• What needs to be done
Provide an exact copy of the lines from the beginning of the records through the line that includes "O que levar em conta na hora de", and of no others.

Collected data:

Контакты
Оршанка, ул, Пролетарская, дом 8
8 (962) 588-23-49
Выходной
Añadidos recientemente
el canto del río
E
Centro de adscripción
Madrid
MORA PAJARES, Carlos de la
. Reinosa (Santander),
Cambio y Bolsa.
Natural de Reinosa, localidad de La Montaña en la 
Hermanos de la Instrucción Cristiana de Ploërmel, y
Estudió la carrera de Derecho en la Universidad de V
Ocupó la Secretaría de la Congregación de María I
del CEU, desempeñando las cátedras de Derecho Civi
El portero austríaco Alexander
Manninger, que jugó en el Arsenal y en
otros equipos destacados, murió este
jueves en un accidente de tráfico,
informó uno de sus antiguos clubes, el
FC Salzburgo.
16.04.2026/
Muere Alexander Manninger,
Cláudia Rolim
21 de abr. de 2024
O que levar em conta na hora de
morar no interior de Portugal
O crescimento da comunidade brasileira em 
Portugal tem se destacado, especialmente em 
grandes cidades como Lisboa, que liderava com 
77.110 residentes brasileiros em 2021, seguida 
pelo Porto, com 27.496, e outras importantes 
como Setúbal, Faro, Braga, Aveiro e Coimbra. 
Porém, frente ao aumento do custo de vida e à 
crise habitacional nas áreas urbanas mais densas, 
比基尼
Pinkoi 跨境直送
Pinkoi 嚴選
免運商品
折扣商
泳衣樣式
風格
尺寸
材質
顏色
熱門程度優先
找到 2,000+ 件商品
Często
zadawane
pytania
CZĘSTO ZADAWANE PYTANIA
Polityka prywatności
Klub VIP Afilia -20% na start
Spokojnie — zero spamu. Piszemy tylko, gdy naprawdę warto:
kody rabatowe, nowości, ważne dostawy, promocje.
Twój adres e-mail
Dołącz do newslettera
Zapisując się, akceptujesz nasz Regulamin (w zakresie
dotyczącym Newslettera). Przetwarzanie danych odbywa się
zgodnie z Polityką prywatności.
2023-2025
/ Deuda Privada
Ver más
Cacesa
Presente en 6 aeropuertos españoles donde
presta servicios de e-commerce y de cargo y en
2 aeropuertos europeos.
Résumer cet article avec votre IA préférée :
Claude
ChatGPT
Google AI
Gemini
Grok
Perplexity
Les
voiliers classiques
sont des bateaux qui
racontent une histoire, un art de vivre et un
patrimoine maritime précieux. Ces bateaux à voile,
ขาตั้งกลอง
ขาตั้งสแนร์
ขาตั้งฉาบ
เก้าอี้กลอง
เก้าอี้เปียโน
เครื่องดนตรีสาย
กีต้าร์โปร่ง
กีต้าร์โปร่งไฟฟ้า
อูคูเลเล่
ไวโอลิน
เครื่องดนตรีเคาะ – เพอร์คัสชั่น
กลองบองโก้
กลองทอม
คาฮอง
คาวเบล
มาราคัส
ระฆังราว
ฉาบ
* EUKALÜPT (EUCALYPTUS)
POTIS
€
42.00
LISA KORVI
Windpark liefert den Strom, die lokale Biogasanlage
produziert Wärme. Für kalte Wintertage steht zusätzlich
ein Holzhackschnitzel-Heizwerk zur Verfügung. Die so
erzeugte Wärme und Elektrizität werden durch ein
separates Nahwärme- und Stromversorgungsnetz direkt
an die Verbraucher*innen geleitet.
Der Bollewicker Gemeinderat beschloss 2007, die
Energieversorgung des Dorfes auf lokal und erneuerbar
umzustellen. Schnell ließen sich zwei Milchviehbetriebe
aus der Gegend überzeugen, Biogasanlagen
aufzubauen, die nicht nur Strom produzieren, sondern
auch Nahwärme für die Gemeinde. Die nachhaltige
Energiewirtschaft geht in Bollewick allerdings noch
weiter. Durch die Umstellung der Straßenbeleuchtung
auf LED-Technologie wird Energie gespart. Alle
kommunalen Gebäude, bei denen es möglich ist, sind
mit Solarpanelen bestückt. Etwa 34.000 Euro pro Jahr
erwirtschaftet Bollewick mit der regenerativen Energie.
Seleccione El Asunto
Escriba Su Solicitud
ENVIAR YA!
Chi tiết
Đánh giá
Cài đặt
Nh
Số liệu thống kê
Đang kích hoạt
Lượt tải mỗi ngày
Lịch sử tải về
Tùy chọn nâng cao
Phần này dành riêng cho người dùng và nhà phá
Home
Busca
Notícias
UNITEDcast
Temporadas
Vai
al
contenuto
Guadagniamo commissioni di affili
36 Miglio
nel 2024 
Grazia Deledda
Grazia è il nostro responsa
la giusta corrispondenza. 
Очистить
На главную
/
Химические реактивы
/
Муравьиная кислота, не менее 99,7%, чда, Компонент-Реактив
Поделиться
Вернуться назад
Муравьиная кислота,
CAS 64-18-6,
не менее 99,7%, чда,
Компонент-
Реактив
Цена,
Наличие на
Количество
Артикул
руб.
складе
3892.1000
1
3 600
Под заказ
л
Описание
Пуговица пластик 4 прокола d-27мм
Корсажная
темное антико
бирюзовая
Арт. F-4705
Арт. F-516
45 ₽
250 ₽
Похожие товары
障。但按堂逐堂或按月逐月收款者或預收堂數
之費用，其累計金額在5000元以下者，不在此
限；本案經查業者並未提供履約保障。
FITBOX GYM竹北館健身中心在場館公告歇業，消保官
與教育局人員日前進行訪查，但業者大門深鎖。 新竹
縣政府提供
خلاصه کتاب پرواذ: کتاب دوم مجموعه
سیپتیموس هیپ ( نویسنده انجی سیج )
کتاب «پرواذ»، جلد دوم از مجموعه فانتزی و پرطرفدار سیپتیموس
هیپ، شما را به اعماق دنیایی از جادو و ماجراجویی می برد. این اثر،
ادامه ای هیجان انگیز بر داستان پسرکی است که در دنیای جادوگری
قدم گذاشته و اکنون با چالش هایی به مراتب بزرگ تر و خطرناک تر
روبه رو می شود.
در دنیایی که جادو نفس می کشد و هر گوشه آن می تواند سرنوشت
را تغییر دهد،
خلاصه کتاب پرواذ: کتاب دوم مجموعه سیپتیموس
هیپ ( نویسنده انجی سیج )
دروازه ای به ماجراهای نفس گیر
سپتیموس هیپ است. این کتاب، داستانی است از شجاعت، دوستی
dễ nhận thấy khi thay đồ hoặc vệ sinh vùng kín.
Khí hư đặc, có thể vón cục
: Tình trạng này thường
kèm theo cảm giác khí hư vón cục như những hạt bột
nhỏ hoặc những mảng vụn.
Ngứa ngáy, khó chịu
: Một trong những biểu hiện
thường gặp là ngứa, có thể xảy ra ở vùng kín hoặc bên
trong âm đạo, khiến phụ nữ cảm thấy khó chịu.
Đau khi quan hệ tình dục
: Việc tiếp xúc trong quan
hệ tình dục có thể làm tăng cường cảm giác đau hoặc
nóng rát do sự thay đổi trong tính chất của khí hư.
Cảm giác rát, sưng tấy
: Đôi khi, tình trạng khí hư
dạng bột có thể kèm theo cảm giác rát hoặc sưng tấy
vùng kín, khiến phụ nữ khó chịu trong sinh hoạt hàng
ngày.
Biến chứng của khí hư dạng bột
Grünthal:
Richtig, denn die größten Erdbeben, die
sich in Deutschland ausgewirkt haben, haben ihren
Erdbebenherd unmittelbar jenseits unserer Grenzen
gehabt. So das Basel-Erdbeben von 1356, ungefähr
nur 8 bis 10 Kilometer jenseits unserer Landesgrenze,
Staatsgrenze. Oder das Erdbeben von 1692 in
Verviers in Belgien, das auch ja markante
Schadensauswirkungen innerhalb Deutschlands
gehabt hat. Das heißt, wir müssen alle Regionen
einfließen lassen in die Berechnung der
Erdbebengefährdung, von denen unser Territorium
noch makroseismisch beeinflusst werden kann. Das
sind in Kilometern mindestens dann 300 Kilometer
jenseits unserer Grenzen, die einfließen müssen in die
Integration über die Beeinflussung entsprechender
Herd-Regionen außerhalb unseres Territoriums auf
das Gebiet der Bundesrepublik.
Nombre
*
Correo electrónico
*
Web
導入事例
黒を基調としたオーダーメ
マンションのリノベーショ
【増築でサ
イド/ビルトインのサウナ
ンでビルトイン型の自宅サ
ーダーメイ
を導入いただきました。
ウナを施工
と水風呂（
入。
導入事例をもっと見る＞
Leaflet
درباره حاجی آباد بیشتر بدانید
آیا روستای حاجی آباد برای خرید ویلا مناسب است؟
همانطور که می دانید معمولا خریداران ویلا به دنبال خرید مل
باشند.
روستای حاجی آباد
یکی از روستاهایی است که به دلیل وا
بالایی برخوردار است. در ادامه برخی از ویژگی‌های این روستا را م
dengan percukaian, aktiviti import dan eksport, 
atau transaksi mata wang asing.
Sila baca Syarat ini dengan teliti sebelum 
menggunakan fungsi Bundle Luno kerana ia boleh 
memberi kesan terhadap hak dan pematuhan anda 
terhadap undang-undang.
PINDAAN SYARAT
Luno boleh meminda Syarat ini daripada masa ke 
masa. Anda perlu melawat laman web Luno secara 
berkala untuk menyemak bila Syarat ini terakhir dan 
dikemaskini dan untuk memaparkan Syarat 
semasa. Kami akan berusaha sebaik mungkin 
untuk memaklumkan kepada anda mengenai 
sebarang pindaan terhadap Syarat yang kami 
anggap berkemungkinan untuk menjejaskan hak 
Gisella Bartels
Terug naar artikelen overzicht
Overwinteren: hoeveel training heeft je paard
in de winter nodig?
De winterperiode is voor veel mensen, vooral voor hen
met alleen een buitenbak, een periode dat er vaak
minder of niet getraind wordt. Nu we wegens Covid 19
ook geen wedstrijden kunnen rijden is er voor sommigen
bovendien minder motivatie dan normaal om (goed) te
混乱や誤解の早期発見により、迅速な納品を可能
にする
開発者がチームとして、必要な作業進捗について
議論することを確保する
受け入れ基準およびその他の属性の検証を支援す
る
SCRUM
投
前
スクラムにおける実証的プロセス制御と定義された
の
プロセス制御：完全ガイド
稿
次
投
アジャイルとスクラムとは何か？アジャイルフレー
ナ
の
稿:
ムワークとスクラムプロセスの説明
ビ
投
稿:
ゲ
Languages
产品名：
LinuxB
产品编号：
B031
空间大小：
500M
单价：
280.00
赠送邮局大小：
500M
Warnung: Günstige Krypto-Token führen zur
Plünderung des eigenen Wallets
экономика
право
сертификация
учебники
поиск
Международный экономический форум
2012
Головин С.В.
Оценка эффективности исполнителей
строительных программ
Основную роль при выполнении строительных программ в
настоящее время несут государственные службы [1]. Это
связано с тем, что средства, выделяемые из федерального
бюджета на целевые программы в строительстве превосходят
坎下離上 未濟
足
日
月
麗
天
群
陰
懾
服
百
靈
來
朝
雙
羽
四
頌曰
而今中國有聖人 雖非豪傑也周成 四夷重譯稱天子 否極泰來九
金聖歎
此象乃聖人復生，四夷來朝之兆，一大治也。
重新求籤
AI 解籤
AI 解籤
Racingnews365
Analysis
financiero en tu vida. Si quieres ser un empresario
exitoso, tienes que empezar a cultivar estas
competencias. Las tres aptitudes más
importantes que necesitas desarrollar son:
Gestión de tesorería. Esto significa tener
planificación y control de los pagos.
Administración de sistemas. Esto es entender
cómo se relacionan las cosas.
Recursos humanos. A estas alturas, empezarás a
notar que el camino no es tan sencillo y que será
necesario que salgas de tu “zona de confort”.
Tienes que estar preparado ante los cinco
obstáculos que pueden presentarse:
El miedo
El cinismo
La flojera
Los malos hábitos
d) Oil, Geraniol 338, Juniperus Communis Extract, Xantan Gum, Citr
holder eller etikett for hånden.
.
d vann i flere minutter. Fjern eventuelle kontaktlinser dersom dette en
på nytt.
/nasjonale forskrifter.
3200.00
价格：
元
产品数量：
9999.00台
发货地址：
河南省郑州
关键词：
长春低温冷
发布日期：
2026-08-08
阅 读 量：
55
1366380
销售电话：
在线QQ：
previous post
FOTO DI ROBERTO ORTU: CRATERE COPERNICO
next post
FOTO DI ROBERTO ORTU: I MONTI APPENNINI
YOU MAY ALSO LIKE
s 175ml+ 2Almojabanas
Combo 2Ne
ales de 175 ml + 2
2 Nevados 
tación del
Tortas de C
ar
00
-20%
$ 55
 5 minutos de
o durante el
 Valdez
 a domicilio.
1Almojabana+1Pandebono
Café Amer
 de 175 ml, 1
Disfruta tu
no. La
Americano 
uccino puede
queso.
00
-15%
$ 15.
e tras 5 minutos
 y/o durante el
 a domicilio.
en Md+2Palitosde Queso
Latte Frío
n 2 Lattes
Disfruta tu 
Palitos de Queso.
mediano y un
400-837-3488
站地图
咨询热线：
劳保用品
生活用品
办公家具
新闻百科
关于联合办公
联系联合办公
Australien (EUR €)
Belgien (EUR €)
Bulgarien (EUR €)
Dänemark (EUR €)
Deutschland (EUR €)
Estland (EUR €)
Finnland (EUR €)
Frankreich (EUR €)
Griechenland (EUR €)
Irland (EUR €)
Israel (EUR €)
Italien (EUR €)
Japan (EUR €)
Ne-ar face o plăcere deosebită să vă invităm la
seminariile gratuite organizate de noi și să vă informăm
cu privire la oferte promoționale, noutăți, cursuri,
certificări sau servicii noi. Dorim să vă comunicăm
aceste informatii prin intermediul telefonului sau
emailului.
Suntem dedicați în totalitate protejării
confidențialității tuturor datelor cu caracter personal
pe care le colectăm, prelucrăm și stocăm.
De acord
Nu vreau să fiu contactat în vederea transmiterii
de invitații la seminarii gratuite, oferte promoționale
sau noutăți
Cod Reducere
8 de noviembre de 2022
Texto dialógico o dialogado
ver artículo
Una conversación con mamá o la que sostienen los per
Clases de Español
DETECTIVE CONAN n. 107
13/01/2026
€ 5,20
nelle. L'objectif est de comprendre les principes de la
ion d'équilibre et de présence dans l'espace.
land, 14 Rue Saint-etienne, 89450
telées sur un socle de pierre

• Exercise response
Контакты
Оршанка, ул, Пролетарская, дом 8
8 (962) 588-23-49
Выходной
Añadidos recientemente
el canto del río
E
Centro de adscripción
Madrid
MORA PAJARES, Carlos de la
. Reinosa (Santander),
Cambio y Bolsa.
Natural de Reinosa, localidad de La Montaña en la 
Hermanos de la Instrucción Cristiana de Ploërmel, y
Estudió la carrera de Derecho en la Universidad de V
Ocupó la Secretaría de la Congregación de María I
del CEU, desempeñando las cátedras de Derecho Civi
El portero austríaco Alexander
Manninger, que jugó en el Arsenal y en
otros equipos destacados, murió este
jueves en un accidente de tráfico,
informó uno de sus antiguos clubes, el
FC Salzburgo.
16.04.2026/
Muere Alexander Manninger,
Cláudia Rolim
21 de abr. de 2024
O que levar em conta na hora de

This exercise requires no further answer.